Ankara’da tanıştığımız, görüştüğümüz kitap sevdalısı dertliler arasında o da vardı. Bu çelimsiz Güneydoğulu çocuğun hayatını kitaba hasretmek istediği her halinden anlaşılıyordu. 1981 yılında Umran yayınlarını kurdu ve ilk olarak Cemil Meriç’in Bir Facianın Hikâyesi kitabını yayınladı. Belki de Cemil Meriç’e muhabbeti onu böyle bir yöne sevk etti. Kütüphanemde bu yayınevinin aynı yıl yayınladığı diğer kitaplar bu ilginin boyutlarını ortaya koyuyordu. Mehmet S. Aydın’ın Kant ve Çağdaş İngiliz Felsefesinde Tanrı-Ahlak İlişkisi, İzmirli İsmail Hakkı’nın Yeni İlmi Kelam, Fahrettin Arslan’ın İlimler ve İdeolojiler dini düşünce çerçevesinde yayınlar olarak görülebilir. Fakat işe bakın ki, merhum Mehmed Çavuşoğlu’nun eski edebiyatımız hakkında öncü bir eser olan Divanlar Arasında kitabını da yayınlamış. Bir de tercüme: Herbert Read’dan Sanat ve Toplum.

Ankara’nın o zamanki okur yazar mekânları, Zafer Çarşısı, Dergâh Kitabevi, Akabe Kitabevi ve yakındaki çay ocakları… Bir süre sonra Yazarlar Birliği’nin Hatay Sokağı’ndaki küçük lokali de bu mekânlara eklenecek. Ekrem Tahir’le ekseriya buralarda beraber olduk, çayların demlediği koyu sohbetlere daldık. Kitap merakının bir zaman sonra yazma ihtirasıyla genişleyeceğinin işaretleri o zamandan görülebiliyordu.

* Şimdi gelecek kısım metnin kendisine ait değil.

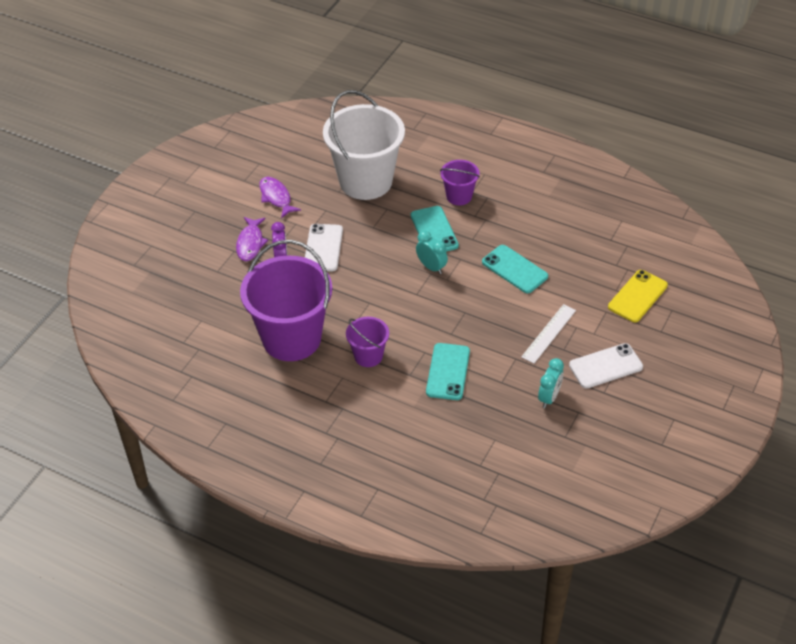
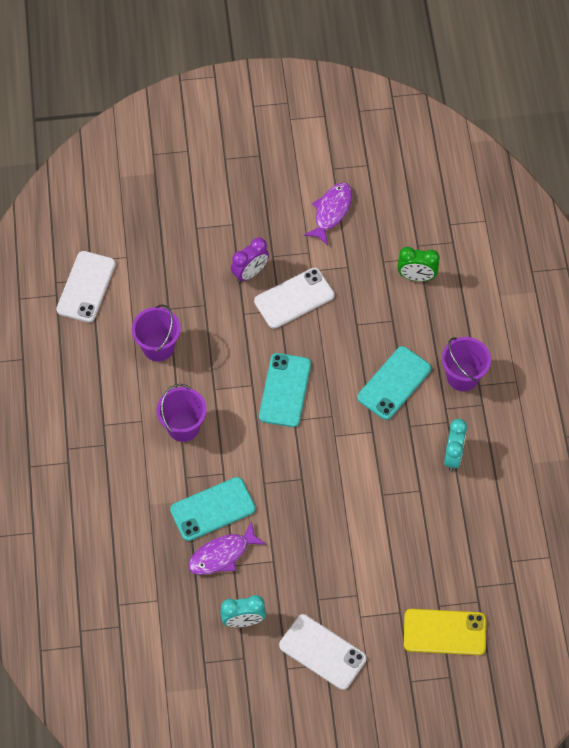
camera: 55 degrees right, 15 degrees up
(202, 355) = (86, 287): none -> white phone
(250, 243) = (252, 231): purple fish -> purple fish (222, 554)
(291, 338) = (158, 347): purple bucket -> purple bucket, size x0.48
(365, 181) = (416, 277): white bucket -> green clock
(431, 267) = (340, 411): turquoise clock -> turquoise clock (453, 456)
(514, 269) = (395, 491): turquoise phone -> turquoise phone (285, 390)
(549, 333) = (329, 573): white ruler -> none

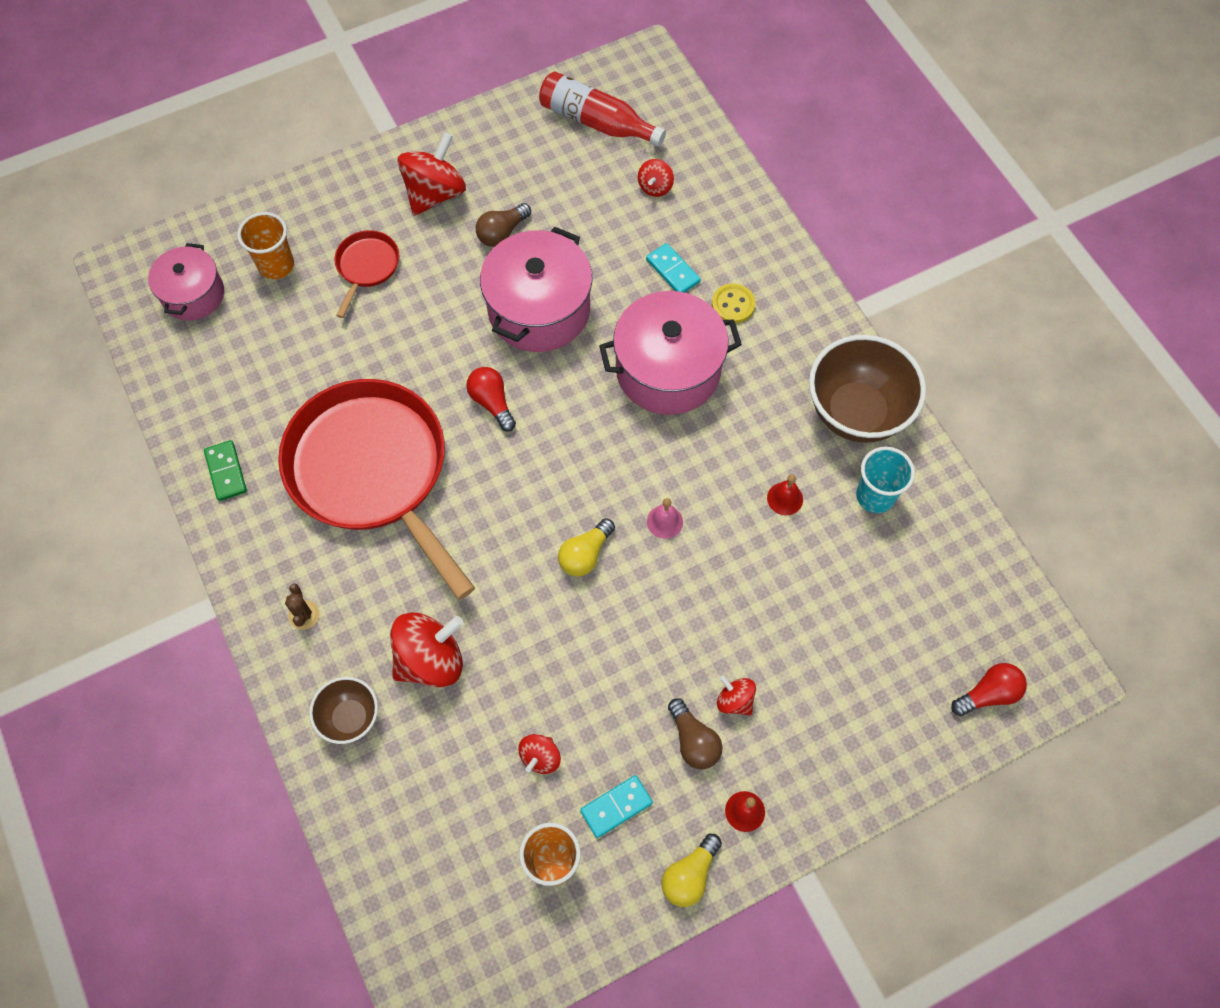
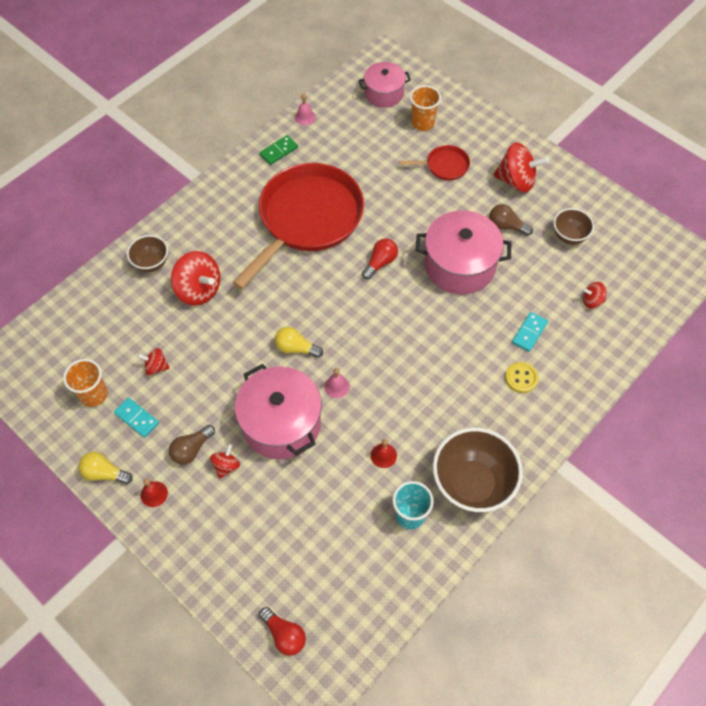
camera: 70 degrees right, 5 degrees down
(179, 414) = (305, 117): none -> pink bell
(304, 615) = (205, 219): brown cactus -> none
(550, 171) = (569, 236): none -> brown bowl
(596, 122) = (625, 249): red bottle -> none
(668, 370) = (450, 354): pink pot -> pink pot (281, 423)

Sonra Ekrem bütün bu mekânlarda görünmez oldu. Kimse ondan bahsetmedi. Avusturya’da bir dayısının veya amcasının olduğundan söz ettiğini hatırlıyorum. Yayıncılık işlerini de onun desteği ile yapmış olmalıydı.

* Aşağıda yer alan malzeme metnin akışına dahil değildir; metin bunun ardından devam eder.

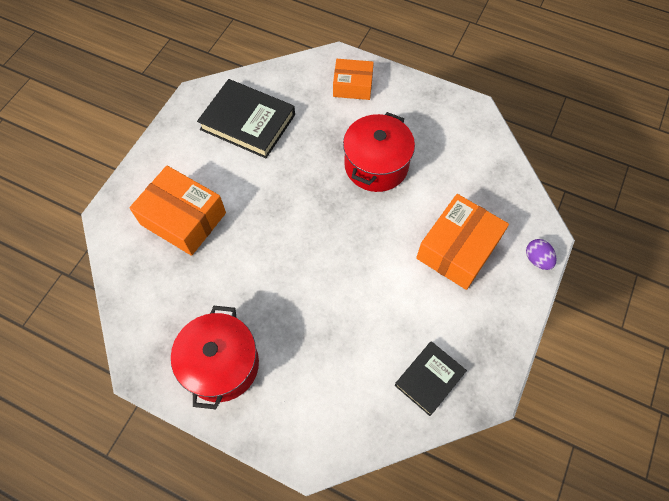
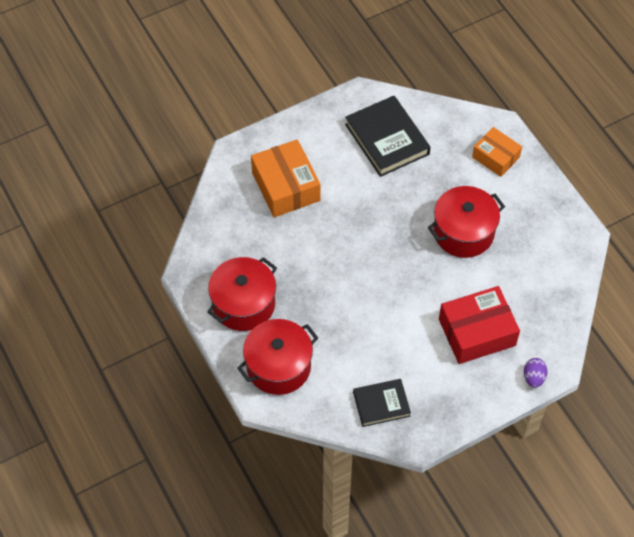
camera: 35 degrees right, 5 degrees down
(303, 408) = (278, 366): none -> red pot
(457, 249) = (477, 332): orange box -> red box

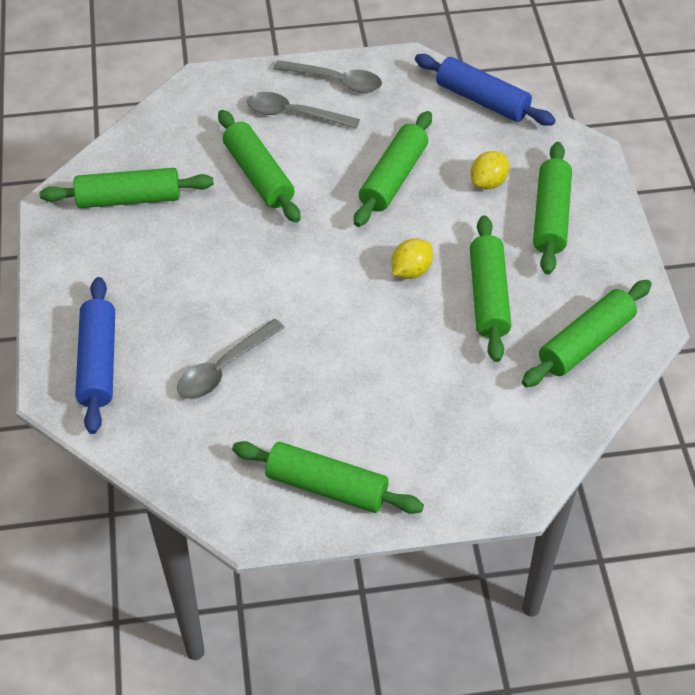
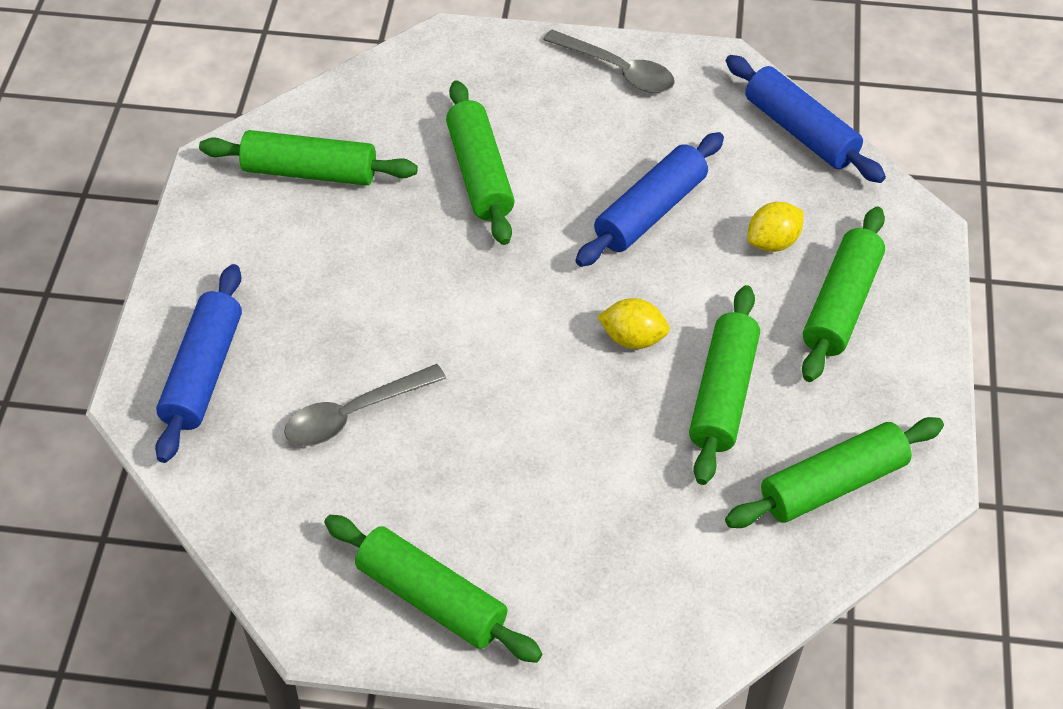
camera: 15 degrees right, 0 degrees up
(294, 114) = (550, 103): grey spoon -> none
(393, 178) = (650, 211): green rolling pin -> blue rolling pin
(411, 271) = (633, 338): yellow lemon -> yellow lemon turned 45 degrees clockwise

Ekrem’in o zaman Tahir’i var mıydı? Pek emin olamıyorum. Bu yüzdendir ki, Bâbildeki Türkiye kitabında ismini görünce onunla hemen bir bağlantı kuramadım. Kitabı bir tanıdığın kitabı olarak almadım, içindeki mevzular dikkatimi çektiği için edindim.

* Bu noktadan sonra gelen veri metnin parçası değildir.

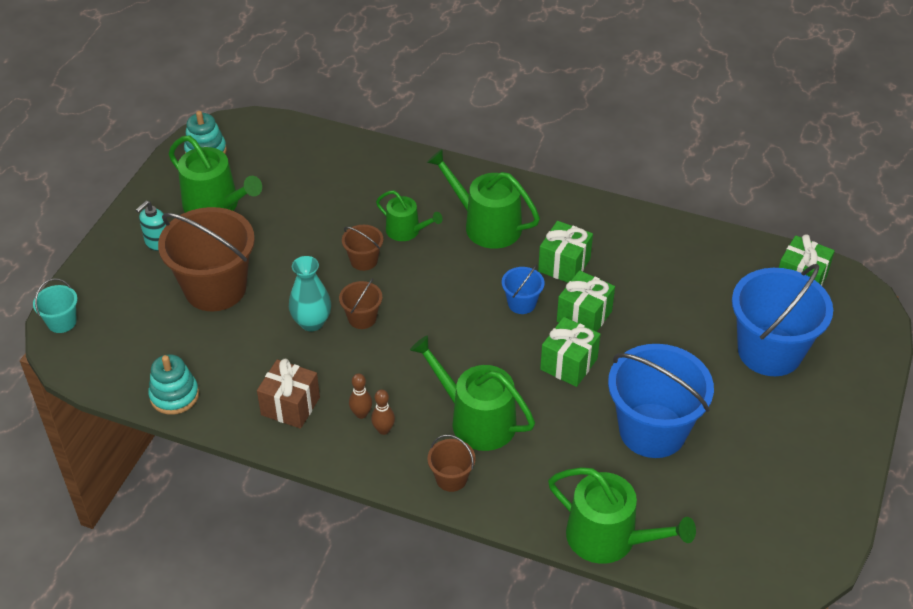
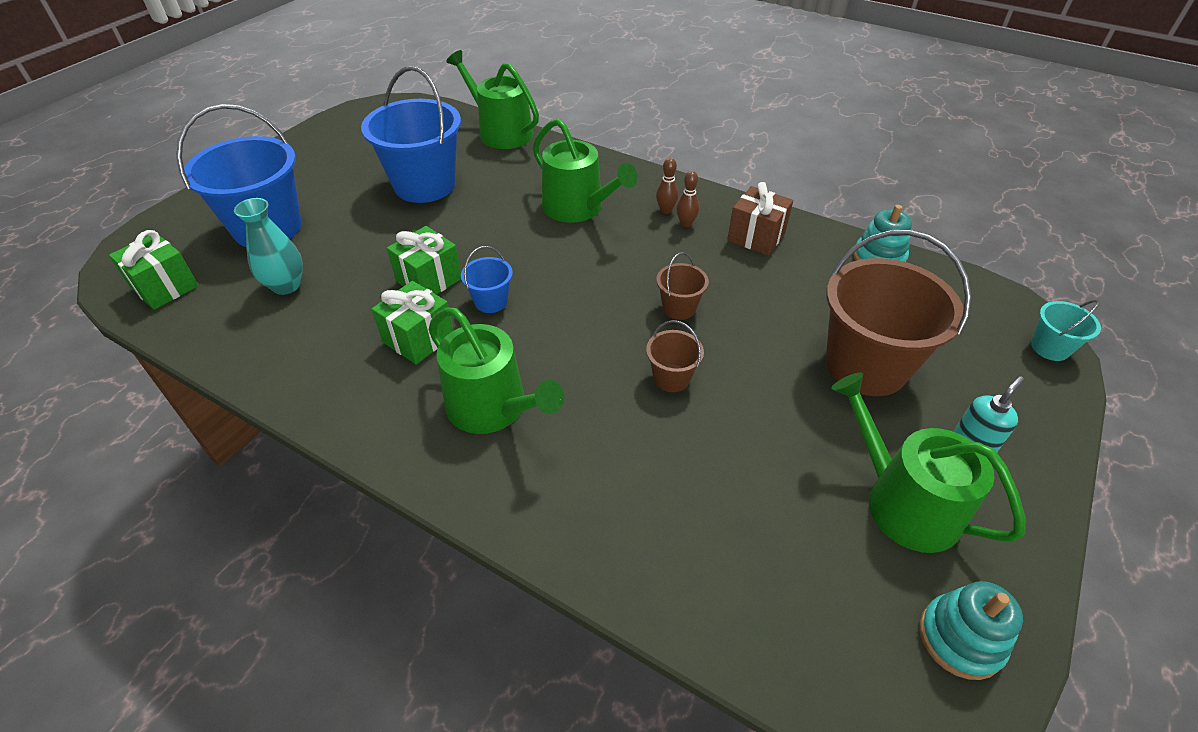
camera: 170 degrees left, 0 degrees up
(312, 322) = (738, 310): turquoise vase -> turquoise vase (286, 285)
(406, 231) = (607, 414): green watering can -> none
(451, 478) = (611, 174): brown bucket -> none
(568, 364) = (470, 240): green gift -> none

Fakat okuma fırsatım olmadı. Demek ki gününü bekliyormuş. O gün geldi ve okumaya başladım.

“Kitabının başındaki tercüme-i hâlinde yazarı hakkında bilgi var. Hayatta olduğu şöyle bir cümle ile ilan ediliyor: “Yazar halen, düşüncenin beddua dalgalarına alnını uzatmış; sessizce yaşıyor.”

Nerede yaşıyor, nasıl yaşıyor? Bunlar meçhulümüz. Kendisiyle karşılaşmadık, eserine hafakanlarımı bastırmak için o kitaptan o kitaba atladığım bir sırada rastladım. Neden daha önce dikkatimi çekmemişti bu kitap?

En azından ismi beni cezbetmeliydi: “Bâbîl’deki Türkiye”.

Kitabı ne zaman ne vesile ile aldığımı hatırlamaya çalıştım. Kitaptan çok gençliğimin yayınevi ve onun sahibi İsmail Dayı ile ilgili çağrışımlar ortasında kaldım. Tıp tahsilini çöpe atan İsmail Dayı, Bâbıâlî’nin ilk milliyetçi-mukaddesatçı yayıncısı olmuştur…Nureddin Topçu’nun Yarınki Türkiye’sini o yayınlamıştı. Ali Fuat Başgil’in Gençlerle Başbaşa’sını da. Ya Sezai Karakoç’un ilk şiir kitapları? Körfez, Sesler…Zihin temizleme ameliyelerinde faydalandığımız daha nice kitap. İsmail Bey, sonra Ankara’ya göçtü. Milletvekili olarak. İki dönem Balıkesir milletvekilliği yaptı ve Ankara toprağına karıştı, rahmeten vasia… Yağmur Yayınevi ne oldu? Onu tam bilmiyorum, ama bu kitap Yağmur Yayınlarından çıkmış. Yıl 2007…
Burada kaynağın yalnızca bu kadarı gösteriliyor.